So I have a question about field extensions. This theorem is proving that if we have a polynomial field F[x] with an irreducible polynomial p(x) in it, then there is always another field that contains an isomorphic copy of F in which p(x) has a root. They essentially show that the quotient K=F[x]/(p(x)) works as the extension of F in which p(x) has a root. But I'm confused-- isn't a quotient field typically smaller than the field it came from? Because the thing it's "divided by" reduces everything by that, right? If it's smaller, how can it be a field extension? I know I'm missing something stupid, but I'd love it if someone could help me.
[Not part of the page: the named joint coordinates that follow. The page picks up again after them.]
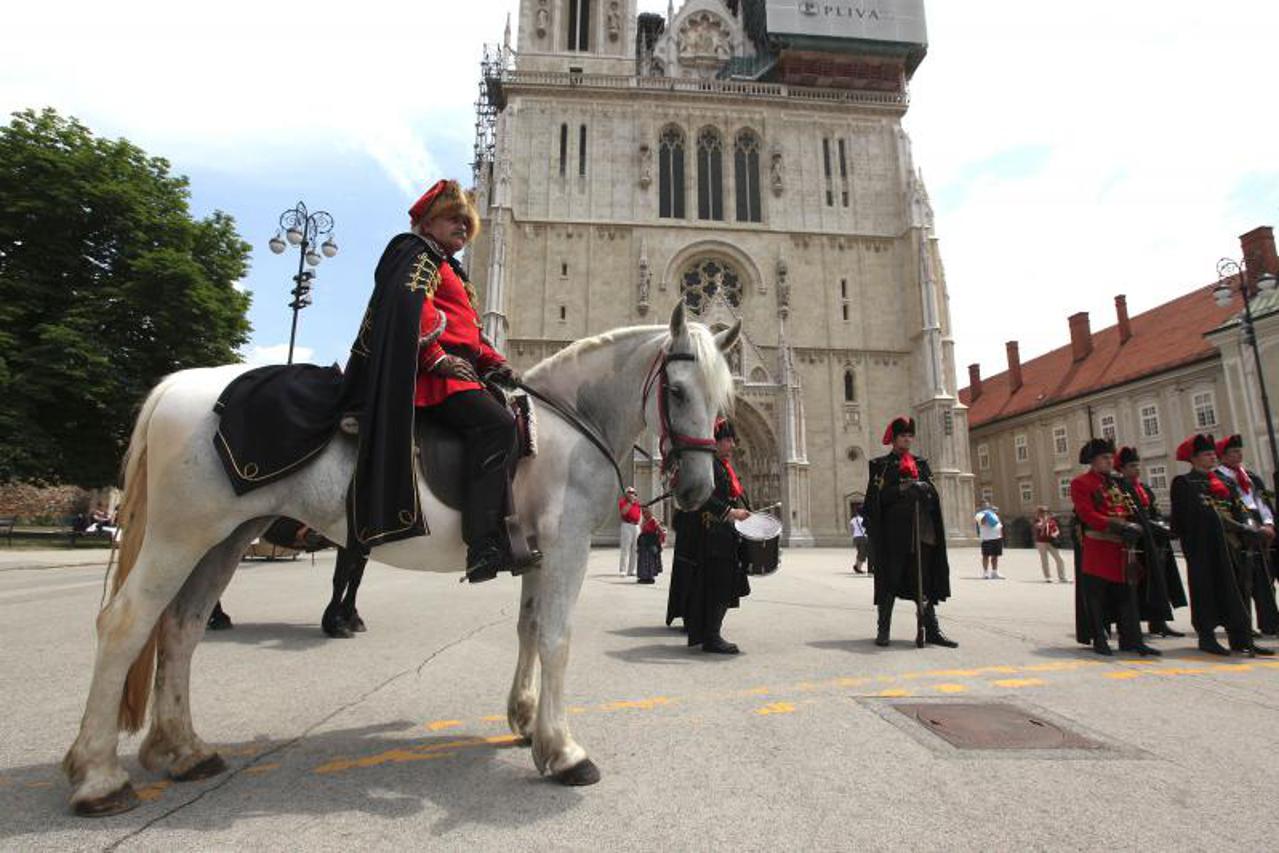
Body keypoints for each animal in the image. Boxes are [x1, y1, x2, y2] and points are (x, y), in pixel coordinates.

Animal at [62, 303, 741, 818]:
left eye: (723, 402)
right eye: (676, 390)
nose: (698, 492)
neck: (568, 426)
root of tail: (179, 384)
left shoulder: (538, 554)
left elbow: (527, 630)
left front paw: (527, 725)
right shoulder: (568, 546)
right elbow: (556, 639)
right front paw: (565, 752)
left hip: (226, 537)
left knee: (181, 628)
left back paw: (183, 751)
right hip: (181, 534)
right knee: (126, 624)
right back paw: (99, 778)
Another question: They introduce the concept of the minimal polynomial in F[x] for an element "a" (a member of the extension field of F, K) which is algebraic over F[x], saying that it is a unique monic irreducible polynomial in F[x] which has a as a root. My question is: how do you necessarily find this polynomial? I mean, for sqrt(2) over Q, it's pretty clear that it's x^2-2, but I don't see how you'd know for a more complicated element. For example, one question from the book asks to find the minimal polynomial for (1+i) over Q. I think I found that it is x^4 + 4 (because (i+1) plugged into that is a root, and that polynomial is definitely irreducible in Q), but I don't really know how I got that. I just kind of squared (1+i), then noticed if I squared it again I got -4.
Ahhh, I swear I had more questions that I've forgotten... Anyway, thanks in advance! I really need some things cleared up and my professor isn't very helpful.